- _PROBLEM TO SOLVE_
Which of the lines below contain the string "input"? Copy each one.

SUPPLIED ENTRIES Start Marker

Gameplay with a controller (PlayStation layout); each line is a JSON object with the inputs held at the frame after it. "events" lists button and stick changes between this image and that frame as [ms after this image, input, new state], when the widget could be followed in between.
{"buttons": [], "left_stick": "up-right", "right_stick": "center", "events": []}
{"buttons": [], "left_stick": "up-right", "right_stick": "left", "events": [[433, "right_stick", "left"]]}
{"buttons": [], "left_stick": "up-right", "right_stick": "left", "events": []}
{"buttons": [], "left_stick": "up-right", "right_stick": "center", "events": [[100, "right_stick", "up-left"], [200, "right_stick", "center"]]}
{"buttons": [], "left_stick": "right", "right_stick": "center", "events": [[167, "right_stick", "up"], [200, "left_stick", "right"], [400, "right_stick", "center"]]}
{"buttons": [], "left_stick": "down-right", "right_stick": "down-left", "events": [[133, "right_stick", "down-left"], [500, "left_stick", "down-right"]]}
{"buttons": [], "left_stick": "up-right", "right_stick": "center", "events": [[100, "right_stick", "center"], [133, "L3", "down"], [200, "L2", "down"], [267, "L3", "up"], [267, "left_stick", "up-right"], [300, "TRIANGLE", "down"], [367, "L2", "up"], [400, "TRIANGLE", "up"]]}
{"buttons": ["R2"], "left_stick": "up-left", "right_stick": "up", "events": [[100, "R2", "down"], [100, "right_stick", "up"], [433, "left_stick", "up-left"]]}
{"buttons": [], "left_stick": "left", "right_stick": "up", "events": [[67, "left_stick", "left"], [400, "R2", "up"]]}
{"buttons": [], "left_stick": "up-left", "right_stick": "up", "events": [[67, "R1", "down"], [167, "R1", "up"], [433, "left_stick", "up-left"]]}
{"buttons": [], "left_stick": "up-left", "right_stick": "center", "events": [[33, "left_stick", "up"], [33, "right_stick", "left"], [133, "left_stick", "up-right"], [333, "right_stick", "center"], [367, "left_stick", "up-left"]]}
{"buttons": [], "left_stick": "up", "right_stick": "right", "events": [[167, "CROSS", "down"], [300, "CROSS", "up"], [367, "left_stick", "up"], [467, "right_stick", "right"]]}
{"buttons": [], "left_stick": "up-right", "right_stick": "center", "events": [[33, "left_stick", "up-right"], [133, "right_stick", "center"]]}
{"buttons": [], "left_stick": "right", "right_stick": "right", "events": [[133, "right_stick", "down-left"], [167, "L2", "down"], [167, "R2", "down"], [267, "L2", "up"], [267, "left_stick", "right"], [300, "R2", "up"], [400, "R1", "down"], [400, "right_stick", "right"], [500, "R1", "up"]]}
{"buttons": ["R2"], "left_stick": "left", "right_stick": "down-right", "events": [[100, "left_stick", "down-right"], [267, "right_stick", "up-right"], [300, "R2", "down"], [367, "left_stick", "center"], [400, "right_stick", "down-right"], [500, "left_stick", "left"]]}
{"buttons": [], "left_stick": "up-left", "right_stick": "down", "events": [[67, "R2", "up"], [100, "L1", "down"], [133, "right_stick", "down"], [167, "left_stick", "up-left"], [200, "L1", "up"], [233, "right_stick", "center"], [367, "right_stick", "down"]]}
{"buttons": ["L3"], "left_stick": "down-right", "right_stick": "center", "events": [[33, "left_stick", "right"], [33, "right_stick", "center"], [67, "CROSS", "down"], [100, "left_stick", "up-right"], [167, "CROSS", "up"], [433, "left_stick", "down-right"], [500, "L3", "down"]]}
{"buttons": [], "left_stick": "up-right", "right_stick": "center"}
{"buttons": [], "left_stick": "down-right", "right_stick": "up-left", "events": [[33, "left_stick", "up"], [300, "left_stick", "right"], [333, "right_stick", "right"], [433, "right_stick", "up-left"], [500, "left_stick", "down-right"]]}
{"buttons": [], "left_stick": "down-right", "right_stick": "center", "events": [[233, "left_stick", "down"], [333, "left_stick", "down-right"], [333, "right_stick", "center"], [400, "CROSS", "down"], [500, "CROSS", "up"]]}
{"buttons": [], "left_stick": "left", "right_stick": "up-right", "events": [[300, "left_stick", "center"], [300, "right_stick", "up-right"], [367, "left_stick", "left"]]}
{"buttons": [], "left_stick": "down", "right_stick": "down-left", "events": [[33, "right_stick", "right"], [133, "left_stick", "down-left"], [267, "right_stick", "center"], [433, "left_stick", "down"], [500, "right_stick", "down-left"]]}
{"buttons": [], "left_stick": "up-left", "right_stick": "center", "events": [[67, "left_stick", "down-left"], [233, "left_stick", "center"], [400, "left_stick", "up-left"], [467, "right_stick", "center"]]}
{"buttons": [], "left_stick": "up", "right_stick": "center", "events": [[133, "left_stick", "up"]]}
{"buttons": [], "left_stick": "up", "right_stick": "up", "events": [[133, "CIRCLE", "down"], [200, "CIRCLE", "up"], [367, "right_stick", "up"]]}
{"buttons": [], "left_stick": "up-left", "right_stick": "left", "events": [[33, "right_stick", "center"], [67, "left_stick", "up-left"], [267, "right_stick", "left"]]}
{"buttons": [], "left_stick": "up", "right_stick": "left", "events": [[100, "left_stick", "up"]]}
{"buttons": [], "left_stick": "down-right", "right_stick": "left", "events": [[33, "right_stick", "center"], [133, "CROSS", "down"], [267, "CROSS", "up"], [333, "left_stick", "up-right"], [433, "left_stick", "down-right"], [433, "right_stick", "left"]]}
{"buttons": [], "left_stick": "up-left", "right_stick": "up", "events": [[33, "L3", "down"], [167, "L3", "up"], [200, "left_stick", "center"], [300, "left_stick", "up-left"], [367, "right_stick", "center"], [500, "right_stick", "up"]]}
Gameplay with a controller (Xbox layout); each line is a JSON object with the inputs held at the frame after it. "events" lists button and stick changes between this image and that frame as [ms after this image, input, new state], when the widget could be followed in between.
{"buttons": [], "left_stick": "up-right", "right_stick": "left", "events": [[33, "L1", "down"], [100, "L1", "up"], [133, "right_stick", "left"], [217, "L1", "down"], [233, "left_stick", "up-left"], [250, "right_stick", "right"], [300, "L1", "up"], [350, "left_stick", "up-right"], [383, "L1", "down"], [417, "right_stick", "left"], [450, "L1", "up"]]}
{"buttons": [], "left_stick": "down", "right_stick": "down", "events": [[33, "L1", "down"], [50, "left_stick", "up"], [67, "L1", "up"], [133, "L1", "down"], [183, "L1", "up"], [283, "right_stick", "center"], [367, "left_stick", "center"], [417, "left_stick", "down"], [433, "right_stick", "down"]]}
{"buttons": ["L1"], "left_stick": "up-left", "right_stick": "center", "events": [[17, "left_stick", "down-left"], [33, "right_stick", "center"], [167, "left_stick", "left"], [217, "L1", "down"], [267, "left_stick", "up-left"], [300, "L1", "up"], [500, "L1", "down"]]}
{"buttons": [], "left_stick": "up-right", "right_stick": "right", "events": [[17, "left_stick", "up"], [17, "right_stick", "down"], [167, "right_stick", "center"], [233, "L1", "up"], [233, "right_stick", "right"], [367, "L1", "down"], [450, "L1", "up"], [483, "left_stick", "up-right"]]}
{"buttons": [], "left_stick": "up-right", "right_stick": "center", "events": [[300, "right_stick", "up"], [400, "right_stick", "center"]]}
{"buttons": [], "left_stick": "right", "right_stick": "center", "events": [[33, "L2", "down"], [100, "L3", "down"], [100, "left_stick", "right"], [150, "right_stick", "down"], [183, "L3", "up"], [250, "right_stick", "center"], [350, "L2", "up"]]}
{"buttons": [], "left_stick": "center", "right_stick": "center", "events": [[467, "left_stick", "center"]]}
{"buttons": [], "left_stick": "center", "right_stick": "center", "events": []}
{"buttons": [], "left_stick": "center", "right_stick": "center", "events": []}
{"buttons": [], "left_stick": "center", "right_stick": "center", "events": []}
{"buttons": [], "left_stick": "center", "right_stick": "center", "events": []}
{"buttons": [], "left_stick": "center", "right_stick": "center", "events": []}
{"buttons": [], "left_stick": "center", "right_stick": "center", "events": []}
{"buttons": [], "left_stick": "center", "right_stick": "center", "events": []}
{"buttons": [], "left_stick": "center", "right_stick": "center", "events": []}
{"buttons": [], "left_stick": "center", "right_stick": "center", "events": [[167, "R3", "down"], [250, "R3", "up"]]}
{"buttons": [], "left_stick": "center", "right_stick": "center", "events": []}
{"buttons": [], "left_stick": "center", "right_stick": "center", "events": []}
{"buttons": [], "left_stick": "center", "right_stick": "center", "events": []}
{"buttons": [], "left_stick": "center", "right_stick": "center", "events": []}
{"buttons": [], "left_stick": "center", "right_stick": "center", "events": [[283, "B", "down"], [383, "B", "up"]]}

SUPPLIED ENTRIES End Marker

- _RESULT OF THE TASK_
Gameplay with a controller (PlayStation layout); each line is a JSON object with the inputs held at the frame after it. "events" lists button and stick changes between this image and that frame as [ms after this image, input, new state], when the widget could be followed in between.
Gameplay with a controller (Xbox layout); each line is a JSON object with the inputs held at the frame after it. "events" lists button and stick changes between this image and that frame as [ms after this image, input, new state], when the widget could be followed in between.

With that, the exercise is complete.